Monday, February 14, 2011
Jurisdictions that do not recognize same-sex marriages or civil unions have nevertheless been sites of petitions for divorce or dissolution of a legal status granted in another jurisdiction. In an article forthcoming in California Western International Law Journal, Professor L. Lynn Hogue argues that such a denial is unconstitutional.

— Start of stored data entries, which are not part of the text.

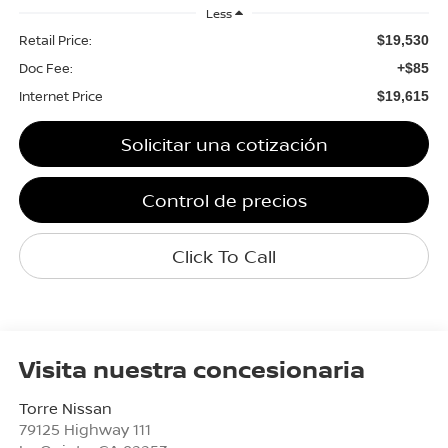
Less
Retail Price:
$19,530
Doc Fee:
+$85
Internet Price
$19,615
Solicitar una cotización
Control de precios
Click To Call
Visita nuestra concesionaria
Torre Nissan
79125 Highway 111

Hogue's article is entitled The Constitutional Obligation To Adjudicate Petitions for Same-Sex Divorce and the Dissolution of Civil Unions and Analogous Same- Sex Relationships: Prolegomenon to a Brief, and is available on ssrn here. He bases his argument on what he terms a "trifecta" of three cases: Williams v. North Carolina, 317 U.S. 287 (1942), which considers the validity of migratory divorce, Boddie v. Connecticut, 401 U.S. 371 (1971), holding unconstitutional a mandatory filing fee for divorce, and Hughes v. Fetter, 341 U.S. 609 (1951), a less well known case discussing the Full Faith and Credit Clause. Hogue concludes that this "trifecta," which he amplifies with a host of other cases, must prevail over Congress' Defense of Marriage Act and state jurisdictional rules.
It's a succinct argument suitable for Valentine's Day reading.